FACT: No, the COVID-19 vaccines do not contain any microchip or any electric components. This false rumor started after comments about digital vaccine records. State electronic immunization records help patients and physicians track vaccines they have received. There are no electronic components in the vaccines. The mRNA, lipids (fat bubble), salts and other stabilizing agents are routinely used in other medicines. Adapted from: American Academy of Family Physicians.
MYTH: Getting the vaccine gives you COVID-19.
FACT: The vaccine for COVID-19 cannot give you COVID-19. The vaccine for COVID-19 cannot and will not give you COVID-19. The two authorized mRNA vaccines instruct your cells to reproduce a protein that is part of the SARS-CoV-2 coronavirus, which helps your body recognize and fight the virus. The COVID-19 Johnson & Johnson vaccine does not contain a live SARS-Co-2 virus, so you cannot get COVID-19 from the vaccine. Adapted from: John Hopkins Medicine.
MYTH: The COVID-19 mRNA vaccines can change your DNA.
FACT: No. The vaccines are designed to help your body’s immune system recognize and fight the coronavirus. While messenger RNA does enter your cell to stimulate your immune system, it does not enter the nucleus, where DNA resides.

Work order:
Write out word for word the portion of the COVID-19 vaccine myths and facts text starting with "FACT: No, the" and going on through "of Family Physicians.".

Provided records:
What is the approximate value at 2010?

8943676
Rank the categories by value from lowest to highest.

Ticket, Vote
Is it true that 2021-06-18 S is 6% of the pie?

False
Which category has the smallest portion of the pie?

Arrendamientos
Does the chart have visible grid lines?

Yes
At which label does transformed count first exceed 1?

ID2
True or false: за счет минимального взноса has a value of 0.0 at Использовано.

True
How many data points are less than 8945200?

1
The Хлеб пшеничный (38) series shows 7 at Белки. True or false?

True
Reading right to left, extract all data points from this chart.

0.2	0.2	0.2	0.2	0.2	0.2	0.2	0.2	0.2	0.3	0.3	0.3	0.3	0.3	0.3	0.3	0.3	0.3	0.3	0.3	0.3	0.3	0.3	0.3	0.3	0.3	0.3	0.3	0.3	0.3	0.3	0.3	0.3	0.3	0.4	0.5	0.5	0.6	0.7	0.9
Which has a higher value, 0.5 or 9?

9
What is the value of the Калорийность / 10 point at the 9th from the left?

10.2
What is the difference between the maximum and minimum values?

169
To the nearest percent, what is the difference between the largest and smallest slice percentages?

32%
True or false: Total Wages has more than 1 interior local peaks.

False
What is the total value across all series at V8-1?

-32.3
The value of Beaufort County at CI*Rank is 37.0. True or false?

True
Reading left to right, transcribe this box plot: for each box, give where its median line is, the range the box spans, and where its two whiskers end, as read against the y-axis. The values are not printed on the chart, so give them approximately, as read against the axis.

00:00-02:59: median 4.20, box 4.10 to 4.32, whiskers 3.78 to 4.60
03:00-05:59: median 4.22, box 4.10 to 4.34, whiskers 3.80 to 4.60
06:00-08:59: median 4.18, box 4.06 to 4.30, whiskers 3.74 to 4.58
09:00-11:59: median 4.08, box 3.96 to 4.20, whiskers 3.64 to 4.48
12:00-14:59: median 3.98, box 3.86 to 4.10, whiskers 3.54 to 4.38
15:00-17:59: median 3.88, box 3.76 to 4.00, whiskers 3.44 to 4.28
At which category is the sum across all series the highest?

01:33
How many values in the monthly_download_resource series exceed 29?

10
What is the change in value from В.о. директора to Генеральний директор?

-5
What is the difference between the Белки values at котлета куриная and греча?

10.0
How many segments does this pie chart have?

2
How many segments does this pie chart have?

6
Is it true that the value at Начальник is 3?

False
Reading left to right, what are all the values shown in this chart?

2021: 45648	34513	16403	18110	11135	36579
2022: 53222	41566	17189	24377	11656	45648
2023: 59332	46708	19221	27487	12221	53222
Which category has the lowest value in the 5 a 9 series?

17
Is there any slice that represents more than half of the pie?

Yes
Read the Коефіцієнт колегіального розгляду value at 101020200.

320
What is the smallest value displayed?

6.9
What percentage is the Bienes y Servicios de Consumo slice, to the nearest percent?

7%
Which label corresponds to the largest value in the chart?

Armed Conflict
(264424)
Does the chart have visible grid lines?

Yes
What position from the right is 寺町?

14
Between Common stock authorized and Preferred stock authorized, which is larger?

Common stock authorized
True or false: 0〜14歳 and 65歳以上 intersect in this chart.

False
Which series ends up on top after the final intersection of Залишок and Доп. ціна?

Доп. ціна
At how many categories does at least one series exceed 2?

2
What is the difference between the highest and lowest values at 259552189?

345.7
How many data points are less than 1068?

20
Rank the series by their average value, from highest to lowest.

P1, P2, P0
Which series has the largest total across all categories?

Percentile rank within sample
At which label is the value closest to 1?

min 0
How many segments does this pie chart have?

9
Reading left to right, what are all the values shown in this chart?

Answer for the task:
FACT: No, the COVID-19 vaccines do not contain any microchip or any electric components. This false rumor started after comments about digital vaccine records. State electronic immunization records help patients and physicians track vaccines they have received. There are no electronic components in the vaccines. The mRNA, lipids (fat bubble), salts and other stabilizing agents are routinely used in other medicines. Adapted from: American Academy of Family Physicians.